WORK TASK
Reproduce the stretch of the Math Clinic guidelines from "The primary goal" through "each student's contribution.".

DOCUMENT SEGMENT
The primary goal of each Math Clinic is education of how to apply mathematics and related subjects to practical problems. Subsidiary goals include the following:

  • ensuring sound practice
  • synthesizing methods and uses
  • using research facilities, notably the library
  • understanding mathematical modeling and problem solving
  • learning skills for project management and collaboration
  • cultivating technical communication skills, both oral and written

Each clinic is conducted differently, but due to the common goals, there are some generic elements described here.

The goals and strategies of any clinic have the following implications that set the clinic apart from conventional courses.

Prepared attendance is expected, so each student can participate actively in the discussions. Unlike conventional courses, the whole class depends upon each student's contribution.
Timeliness is crucial, as we must produce our final report on time. All assignments are milestones, scheduled to fit in this overall deadline. Accordingly, no assignment will be accepted late.
Communication skills (both oral and written) are an important part of my evaluation of your performance. One of the educational goals of the clinic is that you improve this, and this is reflected in your assignments.

Most of the final grade is based on each student's contribution to the final report, which is a team effort. There may be interim assignments, which comprise milestones, that account for the rest of the grade.

All written assignments are to be done in LaTeX (this is a new requirement). As a formal document, the final report must have proper English, and bibliographies must use an acceptable, consistent format. For writing style, see W. Strunk, Jr. and E.B. White, The Elements of Style, MacMillan Publishing Co., New York, NY, 1979 (3rd ed.). This book is available in Auraria Library (call number PE1408.S772). It is an excellent book, and it can (and should) be read in about an hour.

A message to students. Planning is a skill worth cultivating. In particular, be realistic and complete about specifying your milestones. You will be working jointly with other students, and you must be specific as to who does what and what times you can meet regularly. If the development of a computer program is central to your project, you must design modules to proceed in stages. Plan to have something running that you regard as minimal within a few weeks. Then, if you meet that milestone, build the next layer and proceed week to week such that you can stop at any time with results in hand. Negative results are important to include in your report. Although journals do not generally publish such findings (for example, an algorithm that turns out to be poorer than current ones), you should report accurately and objectively all such results. The quality of your work rests with the process by which you obtained results, not whether prior hunches materialized. You are encouraged to be bold about what you explore and careful how you explore it.

We assume that each student is mature, and will learn what is needed to achieve the clinic's goals. Here is the real point. Math Clinics are exciting, wide-open projects with plenty of opportunity for valuable mathematics, publications, long-term research projects and future jobs. There is something in them for everyone. A clinic can be a great success if each student is working to the best of his/her individual abilities and as an effective team member.

Consult the specific clinic guide(s) for further info about grading and standards.

MATERIAL PROVIDED

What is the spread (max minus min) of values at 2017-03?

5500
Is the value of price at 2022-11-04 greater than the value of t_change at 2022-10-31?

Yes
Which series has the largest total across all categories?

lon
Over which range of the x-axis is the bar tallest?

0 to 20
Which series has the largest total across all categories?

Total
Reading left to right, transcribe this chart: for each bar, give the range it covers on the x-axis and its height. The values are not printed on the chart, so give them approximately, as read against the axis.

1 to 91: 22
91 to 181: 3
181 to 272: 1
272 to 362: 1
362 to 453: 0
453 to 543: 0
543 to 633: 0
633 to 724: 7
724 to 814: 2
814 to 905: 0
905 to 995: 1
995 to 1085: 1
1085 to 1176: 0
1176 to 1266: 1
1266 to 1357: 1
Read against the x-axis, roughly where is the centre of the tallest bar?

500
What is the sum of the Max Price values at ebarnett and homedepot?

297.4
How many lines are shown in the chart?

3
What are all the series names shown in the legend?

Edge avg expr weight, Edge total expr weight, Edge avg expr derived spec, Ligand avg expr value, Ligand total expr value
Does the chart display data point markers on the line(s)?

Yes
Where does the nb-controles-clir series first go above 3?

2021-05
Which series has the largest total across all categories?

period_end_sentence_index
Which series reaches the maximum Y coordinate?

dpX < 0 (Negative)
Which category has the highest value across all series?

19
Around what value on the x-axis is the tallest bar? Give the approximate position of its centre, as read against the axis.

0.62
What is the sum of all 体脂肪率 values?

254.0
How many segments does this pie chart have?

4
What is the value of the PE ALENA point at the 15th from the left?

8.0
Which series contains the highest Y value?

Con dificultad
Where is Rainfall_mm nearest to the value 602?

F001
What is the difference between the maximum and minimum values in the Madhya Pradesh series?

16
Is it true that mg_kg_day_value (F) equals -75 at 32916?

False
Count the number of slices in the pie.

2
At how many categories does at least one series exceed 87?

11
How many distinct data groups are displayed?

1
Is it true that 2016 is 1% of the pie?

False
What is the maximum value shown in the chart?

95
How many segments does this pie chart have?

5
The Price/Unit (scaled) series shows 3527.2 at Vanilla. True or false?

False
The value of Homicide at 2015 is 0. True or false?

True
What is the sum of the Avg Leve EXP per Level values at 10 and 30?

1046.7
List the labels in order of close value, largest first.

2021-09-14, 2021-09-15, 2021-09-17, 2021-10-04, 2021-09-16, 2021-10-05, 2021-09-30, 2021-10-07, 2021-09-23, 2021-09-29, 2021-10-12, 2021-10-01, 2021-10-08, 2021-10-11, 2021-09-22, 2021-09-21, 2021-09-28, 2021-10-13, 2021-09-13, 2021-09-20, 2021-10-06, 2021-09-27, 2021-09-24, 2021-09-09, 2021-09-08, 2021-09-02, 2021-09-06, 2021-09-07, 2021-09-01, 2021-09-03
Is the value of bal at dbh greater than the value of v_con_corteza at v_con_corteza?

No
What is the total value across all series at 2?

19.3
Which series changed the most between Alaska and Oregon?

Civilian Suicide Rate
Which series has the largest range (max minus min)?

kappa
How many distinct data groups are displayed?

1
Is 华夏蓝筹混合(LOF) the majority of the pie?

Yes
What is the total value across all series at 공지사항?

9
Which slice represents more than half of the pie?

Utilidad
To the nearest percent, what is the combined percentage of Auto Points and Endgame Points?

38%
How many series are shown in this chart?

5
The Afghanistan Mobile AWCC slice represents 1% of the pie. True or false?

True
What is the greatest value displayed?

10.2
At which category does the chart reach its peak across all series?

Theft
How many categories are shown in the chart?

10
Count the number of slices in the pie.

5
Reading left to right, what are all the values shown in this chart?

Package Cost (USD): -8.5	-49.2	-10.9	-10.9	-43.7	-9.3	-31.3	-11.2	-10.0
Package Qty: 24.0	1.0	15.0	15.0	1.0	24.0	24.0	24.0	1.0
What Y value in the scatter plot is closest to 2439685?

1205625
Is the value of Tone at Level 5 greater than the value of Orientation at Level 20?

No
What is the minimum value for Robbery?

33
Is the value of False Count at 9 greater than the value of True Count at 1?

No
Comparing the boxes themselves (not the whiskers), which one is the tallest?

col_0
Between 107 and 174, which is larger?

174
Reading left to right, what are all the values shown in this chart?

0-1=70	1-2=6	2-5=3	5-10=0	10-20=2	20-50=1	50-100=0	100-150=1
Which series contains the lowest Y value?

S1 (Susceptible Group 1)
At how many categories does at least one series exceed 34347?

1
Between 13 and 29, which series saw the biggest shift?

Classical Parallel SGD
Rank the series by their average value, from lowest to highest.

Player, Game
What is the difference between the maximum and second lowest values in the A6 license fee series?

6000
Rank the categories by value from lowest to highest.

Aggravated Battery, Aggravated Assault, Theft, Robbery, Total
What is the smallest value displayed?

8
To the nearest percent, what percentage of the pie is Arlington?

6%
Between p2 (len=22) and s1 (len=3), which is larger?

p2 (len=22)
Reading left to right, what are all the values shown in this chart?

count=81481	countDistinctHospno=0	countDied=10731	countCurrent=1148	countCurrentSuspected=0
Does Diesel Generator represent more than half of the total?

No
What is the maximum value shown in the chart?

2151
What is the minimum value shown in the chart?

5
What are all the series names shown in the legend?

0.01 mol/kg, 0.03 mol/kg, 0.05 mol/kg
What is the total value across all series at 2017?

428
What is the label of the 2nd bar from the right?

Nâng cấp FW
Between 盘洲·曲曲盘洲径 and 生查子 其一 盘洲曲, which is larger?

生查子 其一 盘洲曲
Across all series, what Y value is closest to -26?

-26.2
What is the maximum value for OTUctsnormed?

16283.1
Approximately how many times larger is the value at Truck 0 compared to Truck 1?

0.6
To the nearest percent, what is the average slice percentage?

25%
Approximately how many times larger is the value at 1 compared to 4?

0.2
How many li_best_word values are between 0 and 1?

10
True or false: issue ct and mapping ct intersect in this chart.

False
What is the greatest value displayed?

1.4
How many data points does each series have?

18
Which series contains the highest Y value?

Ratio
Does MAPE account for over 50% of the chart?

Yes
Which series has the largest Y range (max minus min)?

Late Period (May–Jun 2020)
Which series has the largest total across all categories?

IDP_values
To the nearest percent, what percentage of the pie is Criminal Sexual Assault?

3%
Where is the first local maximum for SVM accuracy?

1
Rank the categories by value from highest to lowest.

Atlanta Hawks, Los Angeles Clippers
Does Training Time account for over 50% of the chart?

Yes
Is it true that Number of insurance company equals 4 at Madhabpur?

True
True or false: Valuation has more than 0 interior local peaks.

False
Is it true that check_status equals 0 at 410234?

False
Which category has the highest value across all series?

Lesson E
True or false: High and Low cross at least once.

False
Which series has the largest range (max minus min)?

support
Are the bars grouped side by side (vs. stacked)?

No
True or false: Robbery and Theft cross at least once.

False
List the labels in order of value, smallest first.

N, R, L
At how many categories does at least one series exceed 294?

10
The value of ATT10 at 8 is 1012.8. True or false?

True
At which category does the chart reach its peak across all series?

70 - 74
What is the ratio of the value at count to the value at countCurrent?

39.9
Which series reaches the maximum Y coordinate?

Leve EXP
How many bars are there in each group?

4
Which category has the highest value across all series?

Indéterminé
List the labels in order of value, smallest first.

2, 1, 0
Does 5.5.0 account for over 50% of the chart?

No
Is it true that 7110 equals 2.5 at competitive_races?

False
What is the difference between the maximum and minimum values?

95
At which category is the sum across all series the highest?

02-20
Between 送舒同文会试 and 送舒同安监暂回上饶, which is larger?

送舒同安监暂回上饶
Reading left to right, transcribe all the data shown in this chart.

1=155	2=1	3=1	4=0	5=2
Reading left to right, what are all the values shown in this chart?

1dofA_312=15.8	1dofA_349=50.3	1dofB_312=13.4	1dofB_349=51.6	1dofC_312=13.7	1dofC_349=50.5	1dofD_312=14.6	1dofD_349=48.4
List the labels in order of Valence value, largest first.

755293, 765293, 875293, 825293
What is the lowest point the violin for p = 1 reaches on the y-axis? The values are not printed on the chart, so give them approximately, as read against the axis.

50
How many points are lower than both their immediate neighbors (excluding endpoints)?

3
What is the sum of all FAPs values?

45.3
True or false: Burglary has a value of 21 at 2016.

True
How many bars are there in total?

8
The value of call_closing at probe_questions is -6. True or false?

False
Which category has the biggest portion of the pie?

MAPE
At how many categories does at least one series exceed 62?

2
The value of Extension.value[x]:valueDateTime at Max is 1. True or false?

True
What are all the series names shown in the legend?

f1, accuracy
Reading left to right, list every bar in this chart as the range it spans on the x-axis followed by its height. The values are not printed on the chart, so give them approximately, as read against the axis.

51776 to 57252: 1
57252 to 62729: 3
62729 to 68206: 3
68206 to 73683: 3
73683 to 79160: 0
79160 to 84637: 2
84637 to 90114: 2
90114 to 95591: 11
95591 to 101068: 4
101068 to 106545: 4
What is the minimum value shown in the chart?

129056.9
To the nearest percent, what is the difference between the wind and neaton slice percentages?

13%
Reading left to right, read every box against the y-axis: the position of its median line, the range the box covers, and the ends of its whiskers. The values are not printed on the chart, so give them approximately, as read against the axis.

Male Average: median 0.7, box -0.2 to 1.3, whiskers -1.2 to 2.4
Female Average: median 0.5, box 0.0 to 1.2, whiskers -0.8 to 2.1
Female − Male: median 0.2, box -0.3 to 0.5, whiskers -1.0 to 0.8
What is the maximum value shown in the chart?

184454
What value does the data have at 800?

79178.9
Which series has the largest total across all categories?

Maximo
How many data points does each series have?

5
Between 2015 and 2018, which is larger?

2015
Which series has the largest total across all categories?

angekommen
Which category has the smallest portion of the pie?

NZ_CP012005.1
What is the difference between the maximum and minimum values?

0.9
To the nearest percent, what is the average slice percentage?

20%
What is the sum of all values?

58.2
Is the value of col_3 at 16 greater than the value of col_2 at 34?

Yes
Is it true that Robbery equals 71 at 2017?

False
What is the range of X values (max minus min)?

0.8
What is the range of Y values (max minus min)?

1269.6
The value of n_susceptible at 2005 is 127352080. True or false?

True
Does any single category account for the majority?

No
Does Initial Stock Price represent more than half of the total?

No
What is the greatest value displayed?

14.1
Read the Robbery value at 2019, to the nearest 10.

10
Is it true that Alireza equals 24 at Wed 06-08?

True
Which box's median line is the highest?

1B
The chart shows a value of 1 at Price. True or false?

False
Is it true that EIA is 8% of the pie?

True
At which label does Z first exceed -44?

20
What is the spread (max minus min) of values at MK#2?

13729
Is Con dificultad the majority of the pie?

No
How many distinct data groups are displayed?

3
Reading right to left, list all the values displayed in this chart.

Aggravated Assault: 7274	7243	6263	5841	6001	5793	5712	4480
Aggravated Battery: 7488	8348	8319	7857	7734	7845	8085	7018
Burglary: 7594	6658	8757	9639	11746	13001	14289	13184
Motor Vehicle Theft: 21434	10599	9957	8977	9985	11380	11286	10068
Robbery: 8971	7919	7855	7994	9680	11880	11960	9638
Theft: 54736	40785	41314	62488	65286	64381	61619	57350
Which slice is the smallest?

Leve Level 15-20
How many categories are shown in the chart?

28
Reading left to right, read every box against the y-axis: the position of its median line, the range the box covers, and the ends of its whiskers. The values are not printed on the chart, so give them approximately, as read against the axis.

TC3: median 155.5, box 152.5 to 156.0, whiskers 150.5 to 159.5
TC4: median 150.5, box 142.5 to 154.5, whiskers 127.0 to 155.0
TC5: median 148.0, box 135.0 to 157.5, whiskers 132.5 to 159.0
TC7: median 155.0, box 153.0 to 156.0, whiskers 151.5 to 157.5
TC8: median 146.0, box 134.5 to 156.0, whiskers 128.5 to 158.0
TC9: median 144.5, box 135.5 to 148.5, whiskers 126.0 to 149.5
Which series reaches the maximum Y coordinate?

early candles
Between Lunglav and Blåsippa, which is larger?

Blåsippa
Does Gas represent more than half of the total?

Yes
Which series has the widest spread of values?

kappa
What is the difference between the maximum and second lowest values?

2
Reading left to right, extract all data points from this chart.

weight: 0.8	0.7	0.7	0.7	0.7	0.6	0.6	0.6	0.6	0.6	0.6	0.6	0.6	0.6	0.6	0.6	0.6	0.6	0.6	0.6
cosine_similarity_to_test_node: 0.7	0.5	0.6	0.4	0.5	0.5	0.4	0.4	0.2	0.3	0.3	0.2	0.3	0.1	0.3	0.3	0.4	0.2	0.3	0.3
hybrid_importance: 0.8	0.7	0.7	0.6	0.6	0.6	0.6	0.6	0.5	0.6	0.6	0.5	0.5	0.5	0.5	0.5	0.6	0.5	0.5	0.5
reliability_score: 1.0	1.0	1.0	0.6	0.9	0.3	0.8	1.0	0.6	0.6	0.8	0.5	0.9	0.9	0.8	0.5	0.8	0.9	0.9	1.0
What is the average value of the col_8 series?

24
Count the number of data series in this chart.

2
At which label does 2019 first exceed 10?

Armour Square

SOLUTION TO THE EXERCISE
The primary goal of each Math Clinic is education of how to apply mathematics and related subjects to practical problems. Subsidiary goals include the following:

  • ensuring sound practice
  • synthesizing methods and uses
  • using research facilities, notably the library
  • understanding mathematical modeling and problem solving
  • learning skills for project management and collaboration
  • cultivating technical communication skills, both oral and written

Each clinic is conducted differently, but due to the common goals, there are some generic elements described here.

The goals and strategies of any clinic have the following implications that set the clinic apart from conventional courses.

Prepared attendance is expected, so each student can participate actively in the discussions. Unlike conventional courses, the whole class depends upon each student's contribution.